Study Guide

The Future of Us Language and Communication

By Asher, Jay and Mackler, Carolyn

Language and Communication

Our friend Kellan recently got AOL. She squeals every time someone sends her an instant message. She'll spend hours hunched over her keyboard typing out a conversation with someone who may not even go to Lake Forest High. (1.14)

And so the age of modern communication begins. Believe it or not, it wasn't as easy to have personal conversations with total strangers you've never seen before until the Internet was invented—and in 1996, Kellan finds it a major novelty that she can chat with a stranger while staring at a screen inside her bedroom. This was definitely a huge shift in the way that people interact with each other.

Josh shakes his head. "My parents don't want to get the Internet. They say it's a waste of time, and my mom thinks the chatrooms are full of perverts." (1.16)

Guess what? When the Internet came around, lots of parents were pretty skeptical about this new type of communication. The telephone was a huge deal back in the day, but this is communication to a whole new level—it can help someone hide who they are and pretend to be just about anybody.

"Why would anyone say this stuff about themselves on the Internet? It's crazy!"

"Exactly," I say. "I'm going to be mentally ill in fifteen years, and that's why my husband doesn't want to be around me." (5.30-31)

Josh and Emma's minds are blown by Emma's status updates about unemployment and therapy. These are both really personal issues, and in the 1990s, people generally handled them by discussing them with their nearest and dearest… which, since this required a phone call or face-to-face conversation, definitely didn't include four hundred other people.

"I wasn't walking fast because I'm excited," I say, "I just hate it when you… you know… touch my hair and stuff."

"I'm sorry," Emma says, and I know she gets it. She doesn't want to hurt our friendship either. That's why she let me put distance between us for the past six months. (8.14-15)

Body language is a very important part of communication. Emma and Josh are in a rough patch in their friendship, but Emma's body language has a tendency to not match up with her words. She gave Josh a strict verbal declaration that they're just friends, but still gets touchy sometimes. It's called a mixed signal, and it makes Josh uncomfortable.

We were standing right next to Clarence and Millicent when Josh said, "I really like you, Emma."

I smiled. "I really like you, too."

"I'm glad," he said, and then he stepped close like he was about to kiss me.

I stumbled back. "No," I said, shaking my head. "You're… Josh."

As soon as the words were out of my mouth, I could see how much I hurt him. (13.17-21)

Major communication fail: Josh failed to pick up on the fact that Emma didn't like him that way. And rather than finding the best words to turn her best friend down, Emma blurts out a quick response that hurts their friendship. This moment is kind of a big deal in the story because it seriously interrupted the great communication that Josh and Emma had before.
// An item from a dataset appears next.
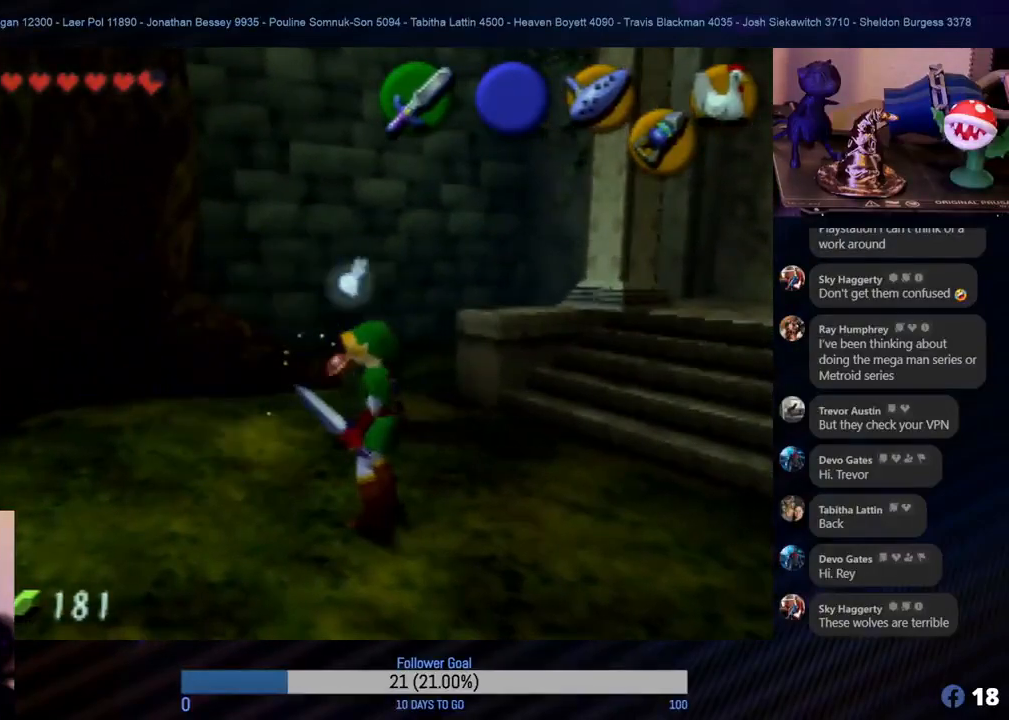
{"buttons": [], "left_stick": "up", "events": [[283, "left_stick", "up"]]}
On my way here, I slipped a note through the vents in his locker, saying I wouldn't see him until band. That way he won't hunt me down for a makeout session before class. Eventually we need to have the breakup talk, just not this morning. (17.9)

Emma is using a written note to avoid Graham, rather than break up with him right away. She's making a lot of extra work (and stress) for herself because she won't communicate with him directly. Is this better for anybody? We don't think so. Graham is just confused, and the longer Emma waits, the more stressed out she is about it.

"This might be tougher," Mrs. Tuttle says. She looks at her clipboard and reads, "If things are moving too fast sexually, and a girl is visibly upset, should the boy stop even if the girl hasn't said the word no?" (20.34)

In Peer Issues class, the teacher is helping students explore different ways that they communicate in relationships. She raises a really important question here: Is language necessary to tell someone what you want? Or are there non-verbal cues that are equally effective?

"You're making that face," Emma says as she types in her email address.

"What face?"

"Like you're judging me."

"I'm going to speak as calmly as I can," she says. "The way you're judging me means you're not even trying to understand what that life felt like for me." (26.18-21)

Here's that body language again, this time mixed with a lack of using verbal language to express feelings. Emma's upset because Josh isn't putting himself in her shoes—if he did, he'd understand that she was miserable with her future. But he's too busy thinking about Sydney Mills to open himself up to communicating with Emma about what she's going through.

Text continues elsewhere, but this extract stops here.